WORK INSTRUCTIONS:
1. According to the Mid-Autumn Festival post, on what day of the Chinese calendar is the festival held?
2. From the Mid-Autumn Festival post, quote the passage that begins with the words "A picture I" and stops after "any days off!".
(SOURCE TEXT begins)
Courtney and the Mid-Autumn Festival


Hong Kong’s festivals are one of the most intriguing aspects of life here. I’d say the city plays host to at least one relatively important festival each month, but some of them are more fascinating than others. May’s Cheung Chau Bun Festival is probably my favorite, and I also love the Dragon Boat Festival in June, but perhaps the one that visibly transforms Hong Kong most impressively is the Mid-Autumn Festival. Held on the 15th day of the eighth month of the Chinese calendar, the festival is marked by fire dragon dances and decorative Chinese lanterns festooning the streets and parks of the SAR. It’s also notorious among expats for the little “mooncakes” that are consumed during this period. “Mooncakes” are de rigueur among the Chinese here during the festival, but to a Western palate, they are quite perplexing—a richly sweet lotus seed paste encased in a pastry-like shell, with several unbroken salted duck eggs enclosed in the middle. I am very happy that I made it through the entire festival this year without having to consume a single one!

A picture I took during the Dragon Dance during the Mid-Autumn Festival in 2010

Making this year’s festival even more memorable for me was the fact that a friend of mine from Villanova was visiting at the time! Courtney was two years behind me at school, but because we were both involved in Music Activities and the Blue Key Society, I got to know her pretty well. She was only in town for four days, capping off a multi-week trip that took her from Bangkok to Phuket to Beijing and finally to Hong Kong. Her timing was pretty perfect. Hitting the Mid-Autumn Festival would have been good enough, but due to this year’s lunar calendar, the festival overlapped with China's National Day on October 1st. So I was off from work on both Monday and Tuesday, getting to spend all my time with Courtney without having to take any days off!
(SOURCE TEXT ends)
(EXERCISE DATA begins)
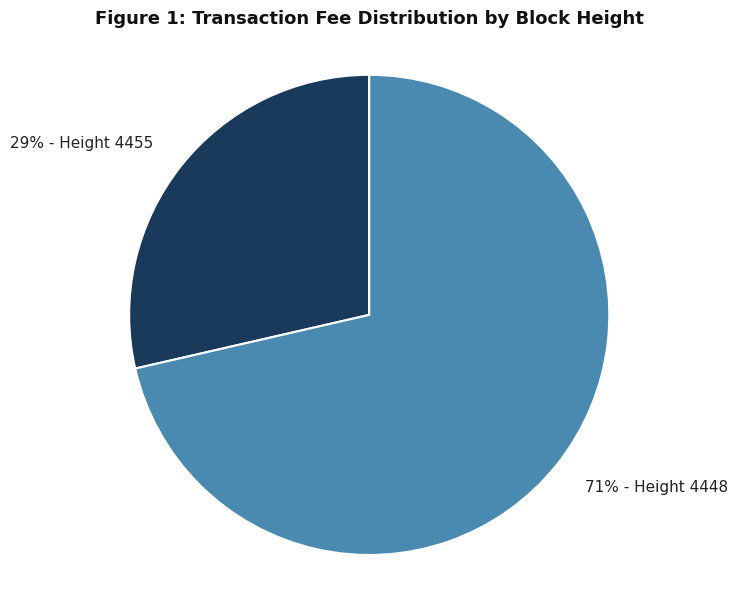

To the nearest percent, what is the average slice percentage?

50%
(EXERCISE DATA ends)
SOLUTIONS TO THE TASKS:
1. The 15th day of the eighth month.

2.
A picture I took during the Dragon Dance during the Mid-Autumn Festival in 2010

Making this year’s festival even more memorable for me was the fact that a friend of mine from Villanova was visiting at the time! Courtney was two years behind me at school, but because we were both involved in Music Activities and the Blue Key Society, I got to know her pretty well. She was only in town for four days, capping off a multi-week trip that took her from Bangkok to Phuket to Beijing and finally to Hong Kong. Her timing was pretty perfect. Hitting the Mid-Autumn Festival would have been good enough, but due to this year’s lunar calendar, the festival overlapped with China's National Day on October 1st. So I was off from work on both Monday and Tuesday, getting to spend all my time with Courtney without having to take any days off!